> **Data extract**
·····

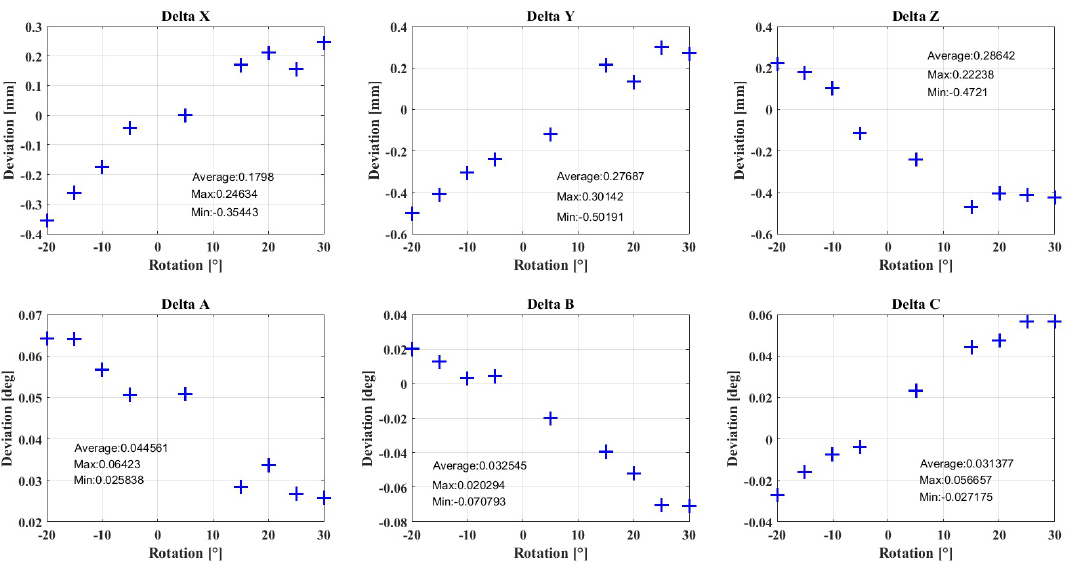
Figure B1. Robot deviations due to rotation around the z -axis ( α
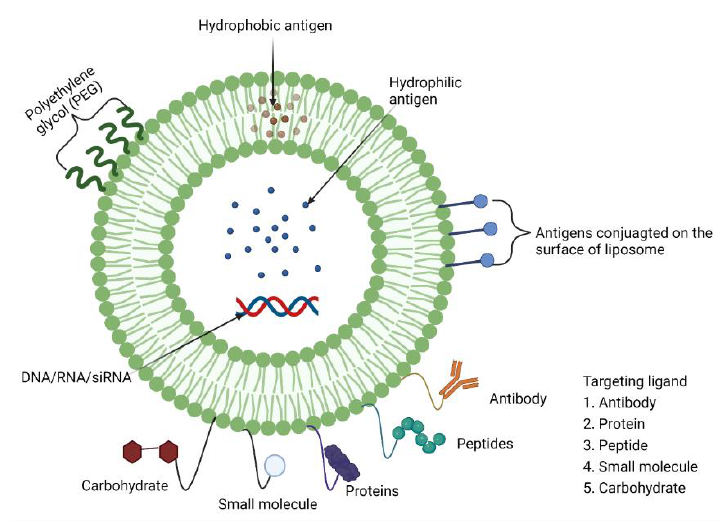
Figure 6. Liposome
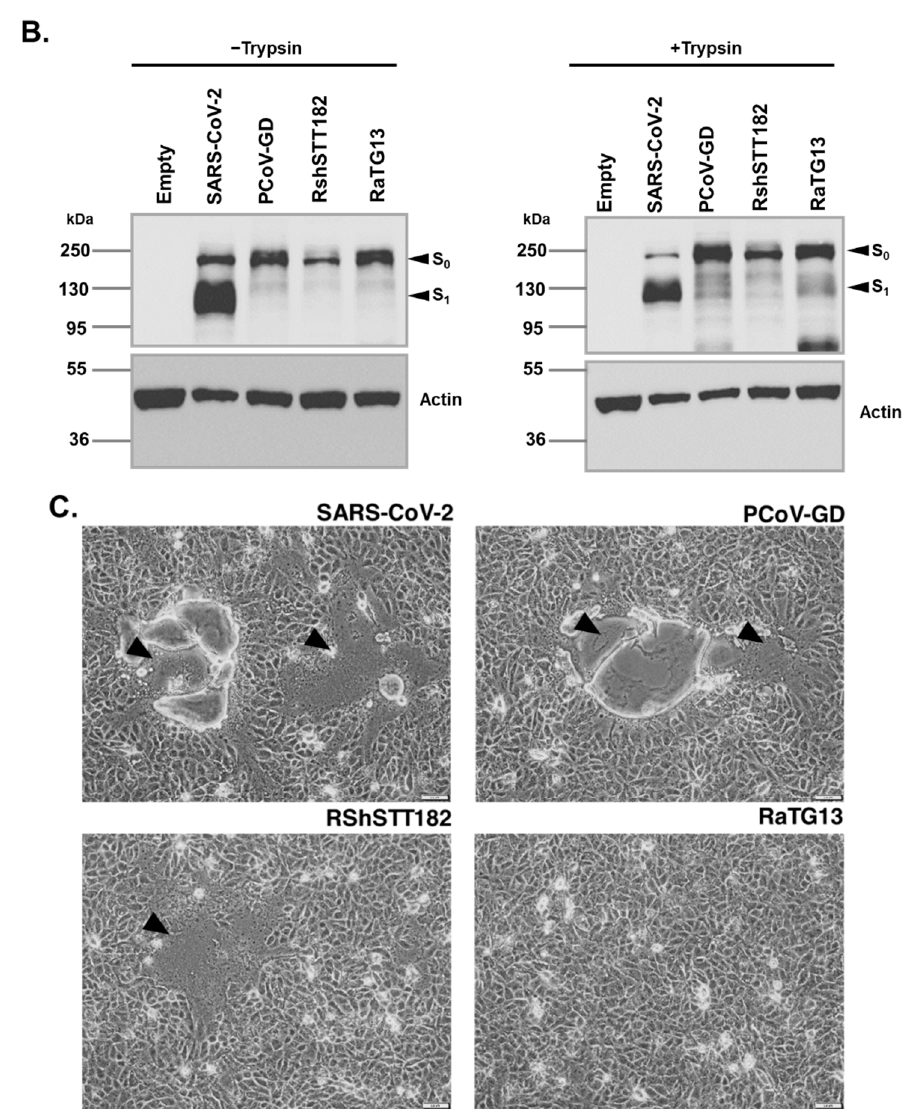
Figure 1. Expression and cell-cell fusion activity of sarbecovirus spikes in VeroE6 cells. ( A ). The sequence alignment of the RBD of SARS-CoV-2 and that of PCoV-GD, RShSTT182, and RaTG13. Black triangles indicate interacting amino acids of the RBD of SARS-CoV-2 with hACE2. Alignment was performed using QIAGEN CLC Genomics Workbench and percent similarity was analyzed using the web-based platform SIAS (Universidad Complutense de Madrid). ( B ). Expression of each spike variant in HEK-293T cells in the absence and presence of trypsin. The unprocessed spike (S0) and the cleaved spike product (S1) are indicated by arrows. Expression of beta-actin served as a loading control. ( C ). Cell–cell fusion in VeroE6 cells transfected with each spike variant in the presence of trypsin. Images were taken under an inverted light microscope 24 h after transfection (100- µ m scale bars). Black arrows mark representative areas where cell–cell fusion was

·····

> **Instructions to follow**
Copy each line above precisely, dropping the pictures.

> **Reply**
Figure B1. Robot deviations due to rotation around the z -axis ( α
Figure 6. Liposome
Figure 1. Expression and cell-cell fusion activity of sarbecovirus spikes in VeroE6 cells. ( A ). The sequence alignment of the RBD of SARS-CoV-2 and that of PCoV-GD, RShSTT182, and RaTG13. Black triangles indicate interacting amino acids of the RBD of SARS-CoV-2 with hACE2. Alignment was performed using QIAGEN CLC Genomics Workbench and percent similarity was analyzed using the web-based platform SIAS (Universidad Complutense de Madrid). ( B ). Expression of each spike variant in HEK-293T cells in the absence and presence of trypsin. The unprocessed spike (S0) and the cleaved spike product (S1) are indicated by arrows. Expression of beta-actin served as a loading control. ( C ). Cell–cell fusion in VeroE6 cells transfected with each spike variant in the presence of trypsin. Images were taken under an inverted light microscope 24 h after transfection (100- µ m scale bars). Black arrows mark representative areas where cell–cell fusion was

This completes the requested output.